Maybe it’s the big screen TV, maybe it’s life’s complications, but I don’t get out to the movie theatres much anymore. I usually get to see films right after they hit the DVD market, in the comfort of my own home. It’s more convenient, the food is better, the bathrooms are cleaner and if anyone does dare to talk or let their cell phone blurt out an obnoxious ringtone, I can pan back and replay what I missed.
But I sacrificed all that to catch Up in the Air the other day (no food, no bathroom need, some talking and yes, an idiot’s ringtone). I like George Clooney – he’s the Cary Grant of his era – and the cast was peppered with the likes of Jason Bateman (wonderfully smarmy again), J.K. Simmons, Sam Elliot, Zach Galifanakis and Danny McBride. It was entertaining and thankfully didn’t follow the typical Hollywood plot paths, but I’m not certain it was anything more than just a good day at the movies.
The plot centers on Clooney, whose character is a corporate terminator, hired by firms to downsize their employees. Comfortable in his non-existence, his Ryan Bingham is happy to eschew the real world as he pursues his singular goal of racking up a million air miles, with the occasional speaking engagement and harmless fling along the way. He’s very good at handling people one-on-one but we quickly learn that his script for these encounters is as pat as his presentation for his yet-unwritten self-help book “What’s in Your Backpack”.
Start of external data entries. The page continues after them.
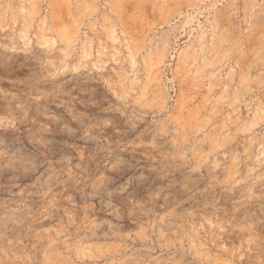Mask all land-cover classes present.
I'll return each instance as SVG.
<instances>
[{
	"label": "rangeland",
	"instance_id": "1",
	"mask_svg": "<svg viewBox=\"0 0 264 264\" xmlns=\"http://www.w3.org/2000/svg\"><path fill=\"white\" fill-rule=\"evenodd\" d=\"M0 264H264V0H0Z\"/></svg>",
	"mask_w": 264,
	"mask_h": 264
},
{
	"label": "bare ground",
	"instance_id": "2",
	"mask_svg": "<svg viewBox=\"0 0 264 264\" xmlns=\"http://www.w3.org/2000/svg\"><path fill=\"white\" fill-rule=\"evenodd\" d=\"M86 55L88 56V54H86ZM129 63H130V65H131L132 68L135 67V65H136V63H135V61H134V59H133L132 56L130 57Z\"/></svg>",
	"mask_w": 264,
	"mask_h": 264
}]
</instances>
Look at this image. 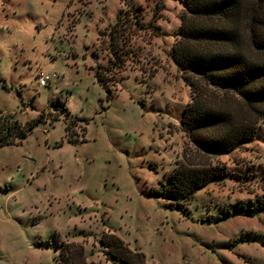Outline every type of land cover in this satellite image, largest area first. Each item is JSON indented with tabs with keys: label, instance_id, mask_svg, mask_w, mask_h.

Life then decides to intervene. He meets a woman who might be his soul mate (a wonderful Vera Farmiga), his company is about to use web conferencing to replace personal travel, and he’s about to get in a little deeper with a family he’s all but ignored during his adult life. Most of the events find him hitting the road with the new business school graduate (Anna Kendrick) to show her the ropes in an effort to convince her that technology can’t replace human contact. Ironic, since the only human contact Bingham has is with the people he’s firing.
Without spoiling the plot, these diversions are played well for the most part, avoiding the usual clichés and in some cases surprising you with the turns taken. By the end of the picture, each of the three major characters is affected in some way, but perhaps not changed. As a viewer, I felt the same emotional distance; I observed behavior but never felt like a participant.
Interestingly, director Jason Reitman interviewed unemployed people about their reactions and feelings – reportedly more than one of the cameo interviewees is a real person – in an effort to shine a light on what is a tough time in the nation’s economy. Not certain he succeeded there; while some segments are powerfully poignant, others are played for almost comic relief. And I think that might be my overall problem with the picture, too – what is he shooting for?
Up in the Air isn’t a feel-good picture, but then again it is in a way. It’s a drama with comedic elements, but also a comedy with some very pensive relationships and scenes. But does it ever…I dunno…move me in a big way? I was entertained, but I don’t think anything resonated after I left the theatre
Best Picture? Boy, I don’t know. I’d like to think the best picture of any year is more important, grander, more epic. (Then again, American Beauty wasn’t exactly Citizen Kane.) And when I look back at their respective years, I still think his most recent directorial efforts (Juno and Thank You for Smoking) hold up pretty damn well. Stranger things have happened.